Holding asthma team case conferences regularly at the end of each clinic day, as initially projected, was a challenge that could not be overcome. The difficulty was finding the time when all three asthma team members could meet together at the end of clinic. Often the clinical case manager and the CHW met together to discuss the cases, but the clinician was not always present. At times, any one or more of the asthma team were faced with conflicting priories that prevented the case conference from occurring. The solution was to reduce the number of case conferences each week to one. These meetings are often held on Fridays at the end of the week or in the afternoon of the last clinic day of the week. During this one sitting, the asthma team reviews all the cases of patients who visited the clinic during the week so they can develop or revise care plans for each patient as needed.

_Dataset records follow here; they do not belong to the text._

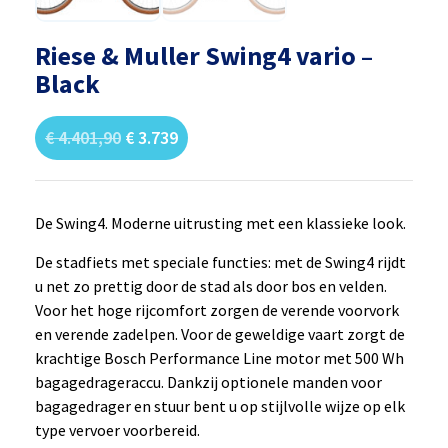
Riese & Muller Swing4 vario –
Black
€
4.401,90
€
3.739
De Swing4. Moderne uitrusting met een klassieke look.
De stadfiets met speciale functies: met de Swing4 rijdt
u net zo prettig door de stad als door bos en velden.
Voor het hoge rijcomfort zorgen de verende voorvork
en verende zadelpen. Voor de geweldige vaart zorgt de
krachtige Bosch Performance Line motor met 500 Wh
bagagedrageraccu. Dankzij optionele manden voor
bagagedrager en stuur bent u op stijlvolle wijze op elk
type vervoer voorbereid.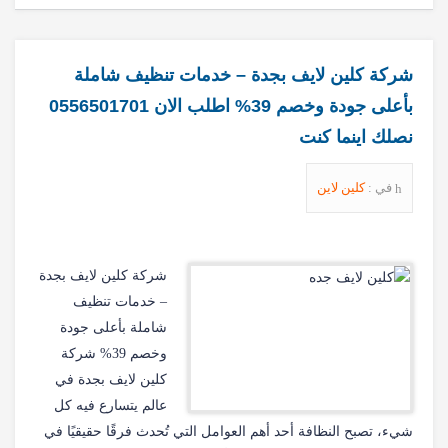
شركة كلين لايف بجدة – خدمات تنظيف شاملة
بأعلى جودة وخصم 39% اطلب الان 0556501701
نصلك اينما كنت
في :
كلين لاين
شركة كلين لايف بجدة
– خدمات تنظيف
شاملة بأعلى جودة
وخصم 39% شركة
كلين لايف بجدة في
عالم يتسارع فيه كل
شيء، تصبح النظافة أحد أهم العوامل التي تُحدث فرقًا حقيقيًا في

Getting graduated families reconnected with their primary care providers

Some families do not understand that once their child’s asthma is under control, the family demonstrates it can manage the child’s asthma, and the child has graduated from YES WE CAN, they are to return to their primary care physicians for continuing asthma care and prescriptions. The YES WE CAN experience is such a positive one for some families that they want to continue receiving asthma care for the child at the clinic instead of returning to their primary care provider. When they need more asthma medications or consultation, they continue to call on the clinic. Some families have become quite attached to their CHW and continue to call on them for assistance. Weaning these families away from continued dependence on the YES WE CAN clinics and the CHWs is an ongoing challenge. Repeated explanations of this "graduation process" will help families better prepare for and accept the return to mainstream care.